Pastillas para dormir cigarros para quemar

De chico le tenía miedo a las cosquillas. Todas las noches soñaba con que una anciana me perseguía por un largo pasillo y que por más que yo corriese, ella siempre acababa por atraparme y no paraba de clavarme sus dedos afilados entre mis costillas.

El tiempo borró esos sueños cansados y los sustituyó por otros cargados de agua que hacían que me despertara con los ojos empapados en lágrimas de cristal salado, sueños donde la calma de los versos que aun había de escribir me enseñaba a contar los besos que las sirenas me tiraban desde un mar negro y púrpura.

De pronto los años se fugaron con mis mejores sueños. En la oscuridad de la cama muchas noches pasé rascando y rascando y siempre acababa encontrándome con el hueso de la desesperación.

Me burlé de los cantos de cisne, arranqué el musgo naciente en las sábanas húmedas mi adolescencia, me caí de una balsa de tela y quemé las astillas de una guitarra fandanguera. Fui un tonto completo a tiempo parcial en la vida del éxito, madrugué cada madrugada y canté al amanecer con algunos gallos. Perdí la batalla del corazón contra un vaso de ron, me gané más de un bofetazo y más de un achuchón.
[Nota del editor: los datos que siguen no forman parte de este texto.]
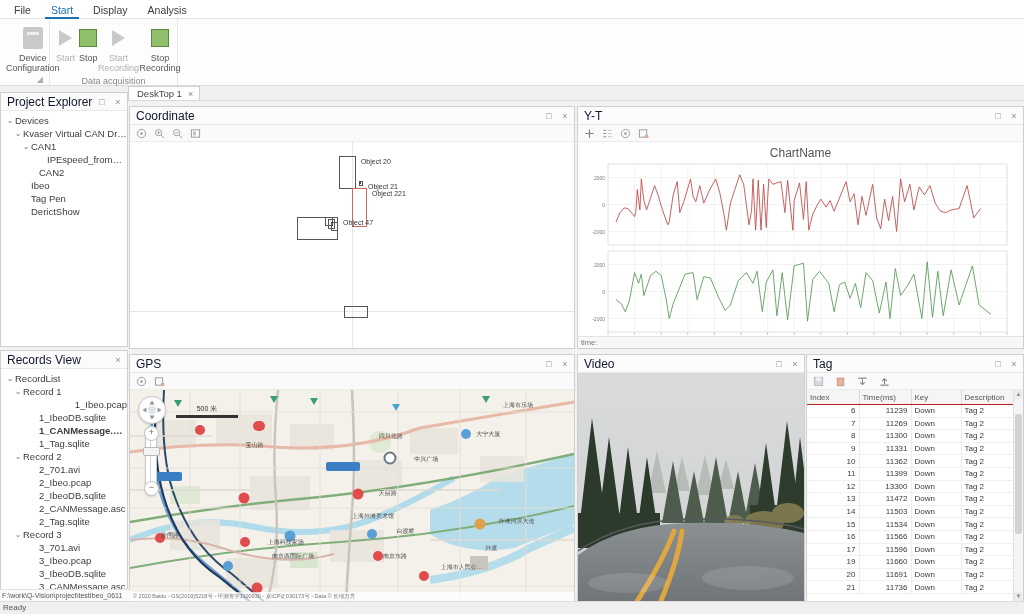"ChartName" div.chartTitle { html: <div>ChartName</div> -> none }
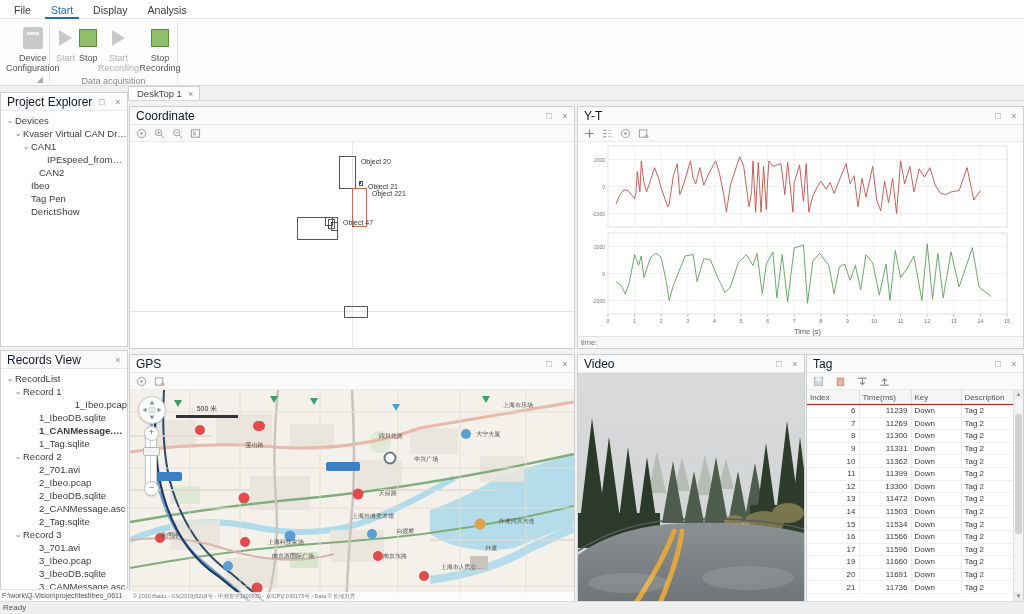"1_Ibeo.pcap" div.tnode { justify-content: flex-end -> none }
Ahora uso pastillas para dormir y cigarros para quemar, pañales para malcriados, reproches gastados, nudos anudados. Ahora compro caricias a peso, historias en racimos de uvas secas, ahora me toca pelar la pava al fresco de tu espalda, ahora me callo, ahora me quedo en silencio, viendo venir lo que venga, viendo pasar lo pasado.